TO DO: Take the material below and output exactly the run of lines from the one containing "qtpi language description" down to the one containing "The guarded sum", with both included.

GIVEN ENTRIES:
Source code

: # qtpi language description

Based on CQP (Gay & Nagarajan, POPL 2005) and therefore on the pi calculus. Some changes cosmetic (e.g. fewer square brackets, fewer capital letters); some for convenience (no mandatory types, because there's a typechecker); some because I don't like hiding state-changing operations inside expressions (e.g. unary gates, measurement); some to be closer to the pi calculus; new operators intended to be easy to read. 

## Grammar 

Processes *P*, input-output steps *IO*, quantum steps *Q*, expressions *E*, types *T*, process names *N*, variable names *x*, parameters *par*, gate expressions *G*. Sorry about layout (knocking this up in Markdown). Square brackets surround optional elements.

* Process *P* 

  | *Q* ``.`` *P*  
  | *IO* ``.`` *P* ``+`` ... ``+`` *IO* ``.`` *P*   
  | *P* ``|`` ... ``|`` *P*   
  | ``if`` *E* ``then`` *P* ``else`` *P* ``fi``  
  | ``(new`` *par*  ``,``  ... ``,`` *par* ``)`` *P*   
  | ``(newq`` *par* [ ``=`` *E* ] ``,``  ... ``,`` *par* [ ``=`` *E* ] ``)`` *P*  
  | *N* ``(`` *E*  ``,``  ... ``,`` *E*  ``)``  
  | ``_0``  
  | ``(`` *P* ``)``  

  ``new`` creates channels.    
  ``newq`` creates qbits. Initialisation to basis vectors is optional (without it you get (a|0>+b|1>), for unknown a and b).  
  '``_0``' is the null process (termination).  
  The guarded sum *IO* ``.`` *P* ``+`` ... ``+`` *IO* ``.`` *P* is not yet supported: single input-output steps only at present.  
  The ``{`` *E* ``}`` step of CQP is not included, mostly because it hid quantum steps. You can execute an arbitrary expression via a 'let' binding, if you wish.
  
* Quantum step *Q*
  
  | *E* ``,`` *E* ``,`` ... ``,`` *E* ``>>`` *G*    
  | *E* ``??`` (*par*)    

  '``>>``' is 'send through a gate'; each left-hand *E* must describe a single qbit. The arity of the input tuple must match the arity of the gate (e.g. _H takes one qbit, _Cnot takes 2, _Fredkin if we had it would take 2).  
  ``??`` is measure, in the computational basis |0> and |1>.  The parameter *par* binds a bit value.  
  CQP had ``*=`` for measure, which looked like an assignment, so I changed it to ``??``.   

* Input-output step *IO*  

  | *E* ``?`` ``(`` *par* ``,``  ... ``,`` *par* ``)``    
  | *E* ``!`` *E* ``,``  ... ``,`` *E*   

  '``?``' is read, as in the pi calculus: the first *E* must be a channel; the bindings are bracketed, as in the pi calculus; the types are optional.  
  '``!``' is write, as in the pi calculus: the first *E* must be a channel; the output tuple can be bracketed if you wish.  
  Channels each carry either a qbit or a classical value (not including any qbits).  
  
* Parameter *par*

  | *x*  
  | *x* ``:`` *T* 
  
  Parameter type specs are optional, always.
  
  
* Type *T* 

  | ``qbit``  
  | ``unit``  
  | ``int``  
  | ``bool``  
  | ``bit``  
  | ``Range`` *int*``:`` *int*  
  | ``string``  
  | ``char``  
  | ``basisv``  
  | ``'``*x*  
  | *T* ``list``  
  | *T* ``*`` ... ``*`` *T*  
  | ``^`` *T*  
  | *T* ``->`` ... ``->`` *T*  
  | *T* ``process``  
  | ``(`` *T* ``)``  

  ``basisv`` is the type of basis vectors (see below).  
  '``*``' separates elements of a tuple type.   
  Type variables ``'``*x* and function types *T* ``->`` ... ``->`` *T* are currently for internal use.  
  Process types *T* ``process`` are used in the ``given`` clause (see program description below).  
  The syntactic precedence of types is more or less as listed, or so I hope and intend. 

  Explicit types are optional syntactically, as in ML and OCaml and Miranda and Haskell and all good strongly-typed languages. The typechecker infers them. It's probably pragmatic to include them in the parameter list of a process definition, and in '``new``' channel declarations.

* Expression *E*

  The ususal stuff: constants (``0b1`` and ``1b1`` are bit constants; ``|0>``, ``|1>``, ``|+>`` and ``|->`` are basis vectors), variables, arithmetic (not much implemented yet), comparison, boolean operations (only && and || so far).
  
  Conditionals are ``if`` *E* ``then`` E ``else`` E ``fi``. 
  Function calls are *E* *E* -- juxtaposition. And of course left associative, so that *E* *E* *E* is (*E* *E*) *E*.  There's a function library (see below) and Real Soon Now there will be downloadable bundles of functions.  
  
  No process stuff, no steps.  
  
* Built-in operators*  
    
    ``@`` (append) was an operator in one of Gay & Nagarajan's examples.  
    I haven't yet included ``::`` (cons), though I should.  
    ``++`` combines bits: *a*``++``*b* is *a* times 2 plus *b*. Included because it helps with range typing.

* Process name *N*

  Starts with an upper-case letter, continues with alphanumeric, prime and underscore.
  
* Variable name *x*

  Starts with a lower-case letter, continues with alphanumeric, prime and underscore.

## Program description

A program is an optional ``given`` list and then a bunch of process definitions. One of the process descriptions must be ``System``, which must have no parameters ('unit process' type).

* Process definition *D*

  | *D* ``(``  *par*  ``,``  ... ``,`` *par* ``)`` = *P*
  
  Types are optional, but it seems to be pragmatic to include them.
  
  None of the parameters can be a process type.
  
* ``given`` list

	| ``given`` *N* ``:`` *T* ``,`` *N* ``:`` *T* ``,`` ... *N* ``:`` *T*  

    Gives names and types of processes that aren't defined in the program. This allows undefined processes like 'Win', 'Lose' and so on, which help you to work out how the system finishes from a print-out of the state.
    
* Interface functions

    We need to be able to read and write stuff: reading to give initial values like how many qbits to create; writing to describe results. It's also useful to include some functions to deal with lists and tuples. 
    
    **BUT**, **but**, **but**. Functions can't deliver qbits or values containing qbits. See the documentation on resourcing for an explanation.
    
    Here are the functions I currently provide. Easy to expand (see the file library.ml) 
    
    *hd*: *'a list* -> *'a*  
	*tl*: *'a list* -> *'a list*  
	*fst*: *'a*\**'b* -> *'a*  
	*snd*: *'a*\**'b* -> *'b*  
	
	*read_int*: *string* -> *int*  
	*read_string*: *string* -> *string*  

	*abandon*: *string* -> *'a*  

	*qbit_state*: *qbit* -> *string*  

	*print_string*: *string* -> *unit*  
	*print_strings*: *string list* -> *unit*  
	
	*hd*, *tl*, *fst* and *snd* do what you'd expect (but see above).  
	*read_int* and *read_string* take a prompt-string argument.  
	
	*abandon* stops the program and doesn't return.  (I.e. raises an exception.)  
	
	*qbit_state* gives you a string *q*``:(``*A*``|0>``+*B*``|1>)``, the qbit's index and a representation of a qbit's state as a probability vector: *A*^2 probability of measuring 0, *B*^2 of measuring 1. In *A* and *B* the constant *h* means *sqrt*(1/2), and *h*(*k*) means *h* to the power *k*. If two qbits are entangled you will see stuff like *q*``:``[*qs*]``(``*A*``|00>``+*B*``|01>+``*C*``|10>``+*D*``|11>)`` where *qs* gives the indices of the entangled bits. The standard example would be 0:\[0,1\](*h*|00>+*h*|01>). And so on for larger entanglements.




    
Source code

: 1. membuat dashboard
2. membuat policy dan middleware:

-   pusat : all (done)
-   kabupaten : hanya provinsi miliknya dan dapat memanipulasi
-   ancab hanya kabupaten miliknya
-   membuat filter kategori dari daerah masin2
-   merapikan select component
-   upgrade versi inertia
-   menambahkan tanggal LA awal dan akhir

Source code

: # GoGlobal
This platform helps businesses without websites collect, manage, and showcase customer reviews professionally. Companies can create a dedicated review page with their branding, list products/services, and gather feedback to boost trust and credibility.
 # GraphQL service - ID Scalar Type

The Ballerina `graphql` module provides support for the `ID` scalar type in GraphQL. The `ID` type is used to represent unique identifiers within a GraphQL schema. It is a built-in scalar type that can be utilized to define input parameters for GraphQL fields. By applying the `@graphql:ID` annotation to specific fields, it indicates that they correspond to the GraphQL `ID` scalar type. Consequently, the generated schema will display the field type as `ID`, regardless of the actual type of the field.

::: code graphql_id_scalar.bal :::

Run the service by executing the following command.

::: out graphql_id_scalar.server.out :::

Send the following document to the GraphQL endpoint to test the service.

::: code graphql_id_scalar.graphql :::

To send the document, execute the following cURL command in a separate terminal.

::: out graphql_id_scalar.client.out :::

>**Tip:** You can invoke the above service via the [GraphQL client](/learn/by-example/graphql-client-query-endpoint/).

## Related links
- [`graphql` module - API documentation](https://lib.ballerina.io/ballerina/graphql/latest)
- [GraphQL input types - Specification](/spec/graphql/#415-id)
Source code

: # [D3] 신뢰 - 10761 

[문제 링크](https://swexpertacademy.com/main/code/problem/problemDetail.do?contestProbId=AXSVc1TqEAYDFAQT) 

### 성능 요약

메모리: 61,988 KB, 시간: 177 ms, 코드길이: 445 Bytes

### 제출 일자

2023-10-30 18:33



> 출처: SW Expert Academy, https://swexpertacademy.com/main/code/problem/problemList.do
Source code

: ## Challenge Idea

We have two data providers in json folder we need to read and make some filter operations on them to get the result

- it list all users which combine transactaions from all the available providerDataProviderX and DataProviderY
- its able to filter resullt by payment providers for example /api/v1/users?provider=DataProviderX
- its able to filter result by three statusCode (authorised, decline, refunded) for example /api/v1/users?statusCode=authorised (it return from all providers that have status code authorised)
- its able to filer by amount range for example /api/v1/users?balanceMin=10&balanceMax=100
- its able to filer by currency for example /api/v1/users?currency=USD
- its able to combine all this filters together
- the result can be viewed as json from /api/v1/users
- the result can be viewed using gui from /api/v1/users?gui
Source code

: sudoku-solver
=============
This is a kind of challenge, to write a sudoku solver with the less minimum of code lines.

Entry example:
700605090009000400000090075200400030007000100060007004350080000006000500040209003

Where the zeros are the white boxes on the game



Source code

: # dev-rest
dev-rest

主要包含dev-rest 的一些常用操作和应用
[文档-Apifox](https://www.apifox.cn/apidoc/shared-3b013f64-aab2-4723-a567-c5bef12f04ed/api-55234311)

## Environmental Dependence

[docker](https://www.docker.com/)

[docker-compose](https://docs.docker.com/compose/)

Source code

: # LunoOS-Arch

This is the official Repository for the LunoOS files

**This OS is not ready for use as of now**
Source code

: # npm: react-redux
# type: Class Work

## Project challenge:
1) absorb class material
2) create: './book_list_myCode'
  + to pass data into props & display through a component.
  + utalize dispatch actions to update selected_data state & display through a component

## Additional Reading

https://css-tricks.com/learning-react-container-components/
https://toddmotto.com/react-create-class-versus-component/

EXPECTED ANSWER:
: # qtpi language description

Based on CQP (Gay & Nagarajan, POPL 2005) and therefore on the pi calculus. Some changes cosmetic (e.g. fewer square brackets, fewer capital letters); some for convenience (no mandatory types, because there's a typechecker); some because I don't like hiding state-changing operations inside expressions (e.g. unary gates, measurement); some to be closer to the pi calculus; new operators intended to be easy to read. 

## Grammar 

Processes *P*, input-output steps *IO*, quantum steps *Q*, expressions *E*, types *T*, process names *N*, variable names *x*, parameters *par*, gate expressions *G*. Sorry about layout (knocking this up in Markdown). Square brackets surround optional elements.

* Process *P* 

  | *Q* ``.`` *P*  
  | *IO* ``.`` *P* ``+`` ... ``+`` *IO* ``.`` *P*   
  | *P* ``|`` ... ``|`` *P*   
  | ``if`` *E* ``then`` *P* ``else`` *P* ``fi``  
  | ``(new`` *par*  ``,``  ... ``,`` *par* ``)`` *P*   
  | ``(newq`` *par* [ ``=`` *E* ] ``,``  ... ``,`` *par* [ ``=`` *E* ] ``)`` *P*  
  | *N* ``(`` *E*  ``,``  ... ``,`` *E*  ``)``  
  | ``_0``  
  | ``(`` *P* ``)``  

  ``new`` creates channels.    
  ``newq`` creates qbits. Initialisation to basis vectors is optional (without it you get (a|0>+b|1>), for unknown a and b).  
  '``_0``' is the null process (termination).  
  The guarded sum *IO* ``.`` *P* ``+`` ... ``+`` *IO* ``.`` *P* is not yet supported: single input-output steps only at present.  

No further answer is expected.